How will the Internet be 2025?

Charlie Chaplin once said that cinema was just a fad. In 1936, the New York Times wrote that "the rocket will never be able to leave the Earth's atmosphere." In 1955, Variety magazine reported that rock n 'roll would disappear by June of that year.


Predicting the future of technology is rather stupid. But it certainly has not stopped us from doing.

On Tuesday, the Pew Research Internet Project and Imagining The Internet Center of his University Elon they tried to shed light on how our online life would look like 2025, publishing the predictions of academics and scientists.

Until 2025…

You'll Forget That The Internet Is There.

"The Internet (and computer-based communication in general) will be more pervasive, but less clear and visible," said David Clark, a senior researcher in the Computer Science and Artificial Intelligence Lab at MIT. "To some extent, it will be in the background in everything we do." Joe Touch, director of the University of Southern California's Information Sciences Institute, agrees. We will not think of searching the internet, we will just do it. ”

The Internet will be better than any Teacher.

With existing resources such as Wikipedia and Khan Academy, the Internet now provides access to education like never before. Many of the academics who participated in the research believe that these resources will become better over time. Hal Varian, chief economist at Google, believes that "the biggest impact in the world will be universal access to all human knowledge. The smartest person in the world today could be behind a plow in India or China. "Allowing this person, or millions of others like him or her, to access and communicate via the internet could have a profound effect on the development of the human race."

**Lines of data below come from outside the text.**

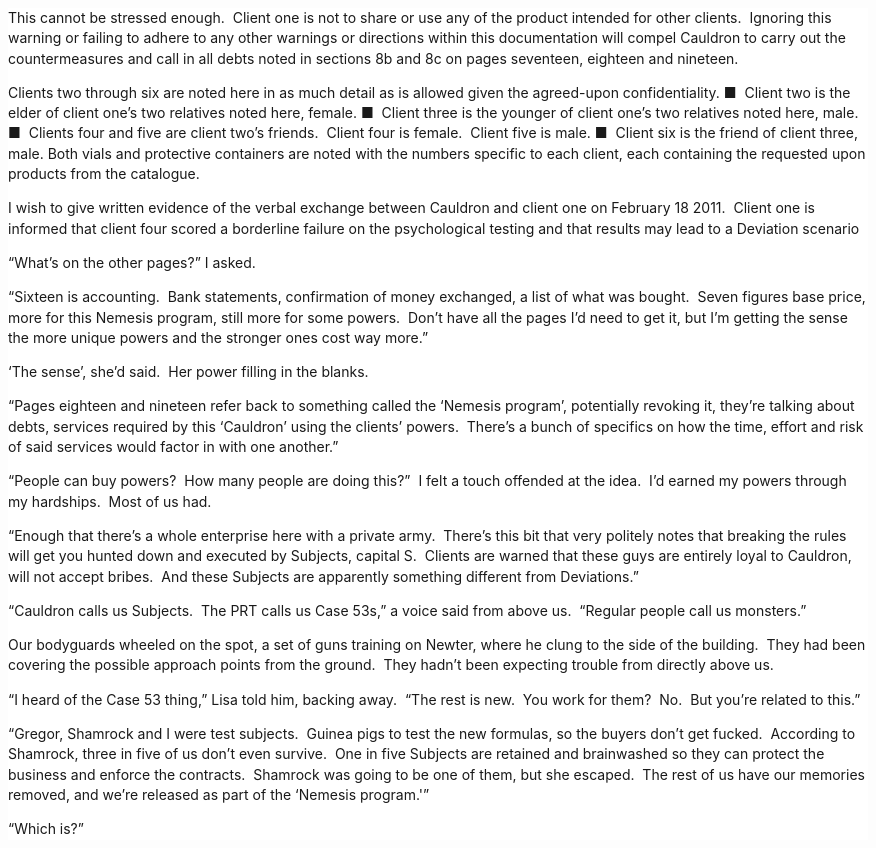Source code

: This cannot be stressed enough.  Client one is not to share or use any of the product intended for other clients.  Ignoring this warning or failing to adhere to any other warnings or directions within this documentation will compel Cauldron to carry out the countermeasures and call in all debts noted in sections 8b and 8c on pages seventeen, eighteen and nineteen.

Clients two through six are noted here in as much detail as is allowed given the agreed-upon confidentiality.
■  Client two is the elder of client one’s two relatives noted here, female.
■  Client three is the younger of client one’s two relatives noted here, male.
■  Clients four and five are client two’s friends.  Client four is female.  Client five is male.
■  Client six is the friend of client three, male.
Both vials and protective containers are noted with the numbers specific to each client, each containing the requested upon products from the catalogue.

I wish to give written evidence of the verbal exchange between Cauldron and client one on February 18 2011.  Client one is informed that client four scored a borderline failure on the psychological testing and that results may lead to a Deviation scenario

“What’s on the other pages?” I asked.

“Sixteen is accounting.  Bank statements, confirmation of money exchanged, a list of what was bought.  Seven figures base price, more for this Nemesis program, still more for some powers.  Don’t have all the pages I’d need to get it, but I’m getting the sense the more unique powers and the stronger ones cost way more.”

‘The sense’, she’d said.  Her power filling in the blanks.

“Pages eighteen and nineteen refer back to something called the ‘Nemesis program’, potentially revoking it, they’re talking about debts, services required by this ‘Cauldron’ using the clients’ powers.  There’s a bunch of specifics on how the time, effort and risk of said services would factor in with one another.”

“People can buy powers?  How many people are doing this?”  I felt a touch offended at the idea.  I’d earned my powers through my hardships.  Most of us had.

“Enough that there’s a whole enterprise here with a private army.  There’s this bit that very politely notes that breaking the rules will get you hunted down and executed by Subjects, capital S.  Clients are warned that these guys are entirely loyal to Cauldron, will not accept bribes.  And these Subjects are apparently something different from Deviations.”

“Cauldron calls us Subjects.  The PRT calls us Case 53s,” a voice said from above us.  “Regular people call us monsters.”

Our bodyguards wheeled on the spot, a set of guns training on Newter, where he clung to the side of the building.  They had been covering the possible approach points from the ground.  They hadn’t been expecting trouble from directly above us.

“I heard of the Case 53 thing,” Lisa told him, backing away.  “The rest is new.  You work for them?  No.  But you’re related to this.”

“Gregor, Shamrock and I were test subjects.  Guinea pigs to test the new formulas, so the buyers don’t get fucked.  According to Shamrock, three in five of us don’t even survive.  One in five Subjects are retained and brainwashed so they can protect the business and enforce the contracts.  Shamrock was going to be one of them, but she escaped.  The rest of us have our memories removed, and we’re released as part of the ‘Nemesis program.'”

“Which is?”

The Internet will prove that Orwell was right

Hong Xue, director of the Institute for Internet Policy and Law at Beijing Normal University, cites Orwell's predictions, and envisions a future where "people will live in a transparent world like 1984." Many of those surveyed did so to envision an increase in data and information as a way to improve medicine, education, transportation and life in general, while others feared it would lead to increased discrimination and marginalization, which will allow the government to justify an institutionalized oppression.

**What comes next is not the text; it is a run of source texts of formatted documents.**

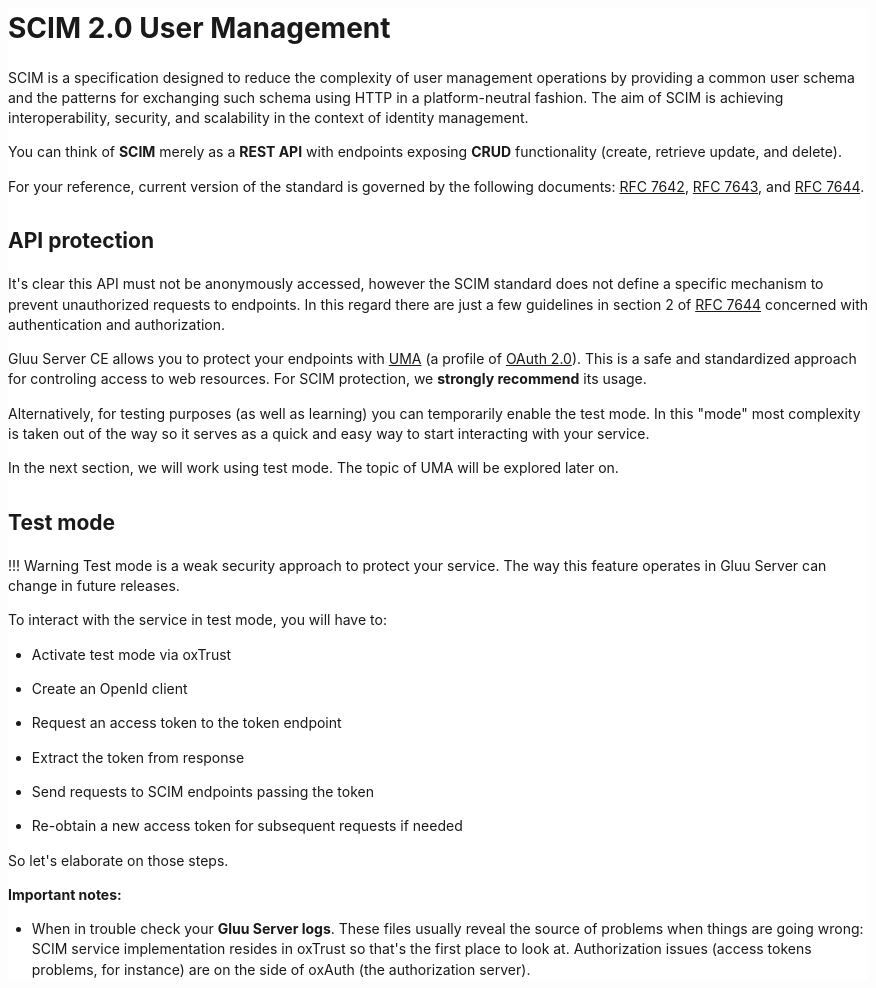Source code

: # SCIM 2.0 User Management

SCIM is a specification designed to reduce the complexity of user management operations by providing a common user schema and the patterns for exchanging such schema using HTTP in a platform-neutral fashion. The aim of SCIM is achieving interoperability, security, and scalability in the context of identity management.

You can think of **SCIM** merely as a **REST API** with endpoints exposing **CRUD** functionality (create, retrieve update, and delete).

For your reference, current version of the standard is governed by the following documents: [RFC 7642](https://tools.ietf.org/html/rfc7642), [RFC 7643](https://tools.ietf.org/html/rfc7643), and [RFC 7644](https://tools.ietf.org/html/rfc7644).

## API protection

It's clear this API must not be anonymously accessed, however the SCIM standard does not define a specific mechanism to prevent unauthorized requests to endpoints. In this regard there are just a few guidelines in section 2 of [RFC 7644](https://tools.ietf.org/html/rfc7644) concerned with authentication and authorization. 

Gluu Server CE allows you to protect your endpoints with [UMA](#scim-protected-by-UMA) (a profile of [OAuth 2.0](http://tools.ietf.org/html/rfc6749)). This is a safe and standardized approach for controling access to web resources. For SCIM protection, we **strongly recommend** its usage. 

Alternatively, for testing purposes (as well as learning) you can temporarily enable the test mode. In this "mode" most complexity is taken out of the way so it serves as a quick and easy way to start interacting with your service.

In the next section, we will work using test mode. The topic of UMA will be explored later on.

## Test mode

!!! Warning
    Test mode is a weak security approach to protect your service. The way this feature operates in Gluu Server can change in future releases.

To interact with the service in test mode, you will have to:

- Activate test mode via oxTrust

- Create an OpenId client

- Request an access token to the token endpoint

- Extract the token from response

- Send requests to SCIM endpoints passing the token

- Re-obtain a new access token for subsequent requests if needed

So let's elaborate on those steps.

**Important notes:**

- When in trouble check your **Gluu Server logs**. These files usually reveal the source of problems when things are going wrong: SCIM service implementation resides in oxTrust so that's the first place to look at. Authorization issues (access tokens problems, for instance) are on the side of oxAuth (the authorization server).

The Internet will change so quickly that we will not be able to prevent it.

Philosopher and communication theorist Marshall McLuhan once said, "We shape our tools and then our tools shape us." Many commentators on Pew's research seem to agree. As technology evolves and evolves at an unprecedented rate, there are concerns that we will fail to recognize potential consequences and pitfalls. One respondent, who spoke on condition of anonymity, said: "The information we want will come back to haunt us as networks learn to accurately predict our interests and weaknesses; this will tempt us to stop seeking knowledge. to narrow our horizons, even to delve deeper and deeper. ”

The Internet will eradicate Geography.

"When every person on this planet can reach, and communicate in two ways, with any other person on this planet, the power of nation-states to control man with geographical boundaries will begin to wane," said David Hughes, pioneer. of telecommunications.

The Internet will make us Amazing Monks

Bob Briscoe, chief researcher at British Telecom, is concerned that while interactions may increase, they are also becoming more superficial and unsustainable. Others believe that global connectivity will lead to local isolation - and insist that while a "global village" could have its benefits, there is no doubt that it can make people feel isolated.

Internet Internet The Internet will not even exist.

This can be the most advanced and difficult prediction. Retired software engineer Robert McGrath believes there is a 50/50 chance that the Internet will not exist at all. Citing cyber-attacks, McGrath speculates that the World Wide Web could kneel - dragging the economy and the world as we know it.